» Action item
Pick out each line below containing "informasi".

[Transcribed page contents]
▽

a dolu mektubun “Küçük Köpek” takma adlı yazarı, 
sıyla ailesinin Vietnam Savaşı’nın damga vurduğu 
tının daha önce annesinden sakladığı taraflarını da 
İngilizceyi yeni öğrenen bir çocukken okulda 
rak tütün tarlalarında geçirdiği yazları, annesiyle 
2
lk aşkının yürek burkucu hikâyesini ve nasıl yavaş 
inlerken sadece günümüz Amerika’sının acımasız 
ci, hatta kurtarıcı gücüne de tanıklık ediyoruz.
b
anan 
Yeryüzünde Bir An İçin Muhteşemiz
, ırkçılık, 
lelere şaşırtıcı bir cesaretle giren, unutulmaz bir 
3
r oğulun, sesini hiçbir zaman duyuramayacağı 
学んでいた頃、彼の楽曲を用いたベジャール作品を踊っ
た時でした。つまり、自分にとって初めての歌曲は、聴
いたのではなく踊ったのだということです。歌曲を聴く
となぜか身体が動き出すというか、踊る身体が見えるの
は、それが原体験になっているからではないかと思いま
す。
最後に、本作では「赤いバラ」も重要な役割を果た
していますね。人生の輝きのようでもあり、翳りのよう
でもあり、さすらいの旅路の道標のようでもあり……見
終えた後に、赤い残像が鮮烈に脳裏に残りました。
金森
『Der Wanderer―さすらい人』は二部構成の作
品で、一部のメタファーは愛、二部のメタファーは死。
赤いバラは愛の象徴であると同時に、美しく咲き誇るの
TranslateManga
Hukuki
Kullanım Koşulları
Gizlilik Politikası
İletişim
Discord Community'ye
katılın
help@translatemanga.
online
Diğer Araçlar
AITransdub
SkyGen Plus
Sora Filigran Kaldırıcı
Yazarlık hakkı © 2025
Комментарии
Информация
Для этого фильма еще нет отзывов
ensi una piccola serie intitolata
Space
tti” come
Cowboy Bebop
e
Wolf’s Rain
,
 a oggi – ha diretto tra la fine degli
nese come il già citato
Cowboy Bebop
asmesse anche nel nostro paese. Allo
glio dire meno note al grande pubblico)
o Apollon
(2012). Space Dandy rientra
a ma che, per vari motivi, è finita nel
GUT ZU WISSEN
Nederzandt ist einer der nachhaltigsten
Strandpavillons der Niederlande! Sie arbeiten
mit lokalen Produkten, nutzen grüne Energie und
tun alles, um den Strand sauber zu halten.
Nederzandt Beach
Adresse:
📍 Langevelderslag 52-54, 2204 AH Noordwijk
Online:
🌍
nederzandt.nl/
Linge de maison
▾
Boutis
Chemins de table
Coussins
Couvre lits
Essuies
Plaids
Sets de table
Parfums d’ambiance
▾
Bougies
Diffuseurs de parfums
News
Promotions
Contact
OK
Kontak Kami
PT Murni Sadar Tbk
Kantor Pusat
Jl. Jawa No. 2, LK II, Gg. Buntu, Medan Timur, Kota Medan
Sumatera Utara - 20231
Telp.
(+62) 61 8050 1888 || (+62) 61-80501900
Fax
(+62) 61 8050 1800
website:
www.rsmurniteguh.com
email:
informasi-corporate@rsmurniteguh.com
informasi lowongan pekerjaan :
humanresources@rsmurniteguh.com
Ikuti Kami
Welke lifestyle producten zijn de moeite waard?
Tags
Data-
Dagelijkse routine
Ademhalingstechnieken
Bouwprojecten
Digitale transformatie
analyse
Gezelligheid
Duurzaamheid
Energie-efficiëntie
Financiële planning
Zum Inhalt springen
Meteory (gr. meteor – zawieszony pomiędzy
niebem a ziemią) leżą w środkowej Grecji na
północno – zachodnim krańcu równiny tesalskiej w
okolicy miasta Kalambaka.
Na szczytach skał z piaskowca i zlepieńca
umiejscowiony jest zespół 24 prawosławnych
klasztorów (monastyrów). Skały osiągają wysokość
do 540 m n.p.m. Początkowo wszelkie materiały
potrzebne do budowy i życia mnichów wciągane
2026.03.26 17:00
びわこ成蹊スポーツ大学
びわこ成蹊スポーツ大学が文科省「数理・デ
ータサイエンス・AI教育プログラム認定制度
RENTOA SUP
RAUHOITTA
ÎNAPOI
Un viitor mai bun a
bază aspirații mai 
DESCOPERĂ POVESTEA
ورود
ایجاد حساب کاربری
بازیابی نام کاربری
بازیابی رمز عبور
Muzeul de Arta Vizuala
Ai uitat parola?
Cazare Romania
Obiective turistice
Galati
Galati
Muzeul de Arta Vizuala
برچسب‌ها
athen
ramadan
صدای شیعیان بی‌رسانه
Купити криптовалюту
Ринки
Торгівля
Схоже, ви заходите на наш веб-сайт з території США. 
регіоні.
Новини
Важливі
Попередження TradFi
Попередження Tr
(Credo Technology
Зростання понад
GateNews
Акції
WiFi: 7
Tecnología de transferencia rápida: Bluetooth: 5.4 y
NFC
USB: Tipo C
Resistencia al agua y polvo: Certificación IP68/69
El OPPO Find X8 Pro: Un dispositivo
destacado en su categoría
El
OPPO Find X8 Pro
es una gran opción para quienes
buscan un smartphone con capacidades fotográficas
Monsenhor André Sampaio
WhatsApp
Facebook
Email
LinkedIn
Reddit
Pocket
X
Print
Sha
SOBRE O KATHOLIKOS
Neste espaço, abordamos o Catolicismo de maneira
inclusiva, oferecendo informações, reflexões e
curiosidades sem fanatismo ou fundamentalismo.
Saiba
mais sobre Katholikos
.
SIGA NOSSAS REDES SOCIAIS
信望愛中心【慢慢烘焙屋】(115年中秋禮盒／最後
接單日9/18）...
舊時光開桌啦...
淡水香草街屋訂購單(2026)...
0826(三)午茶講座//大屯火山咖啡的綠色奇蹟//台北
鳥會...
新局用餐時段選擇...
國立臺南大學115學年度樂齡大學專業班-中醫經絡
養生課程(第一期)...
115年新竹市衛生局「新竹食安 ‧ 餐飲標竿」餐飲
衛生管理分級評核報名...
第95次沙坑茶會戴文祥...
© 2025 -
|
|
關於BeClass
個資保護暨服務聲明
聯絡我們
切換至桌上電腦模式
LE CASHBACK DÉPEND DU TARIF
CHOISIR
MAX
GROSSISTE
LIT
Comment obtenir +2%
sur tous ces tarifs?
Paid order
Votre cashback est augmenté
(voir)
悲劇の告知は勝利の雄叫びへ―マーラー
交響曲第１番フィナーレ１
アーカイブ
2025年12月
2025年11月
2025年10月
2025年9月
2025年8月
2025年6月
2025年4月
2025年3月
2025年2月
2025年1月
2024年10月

△

» Solution for this exercise
informasi-corporate@rsmurniteguh.com
informasi lowongan pekerjaan :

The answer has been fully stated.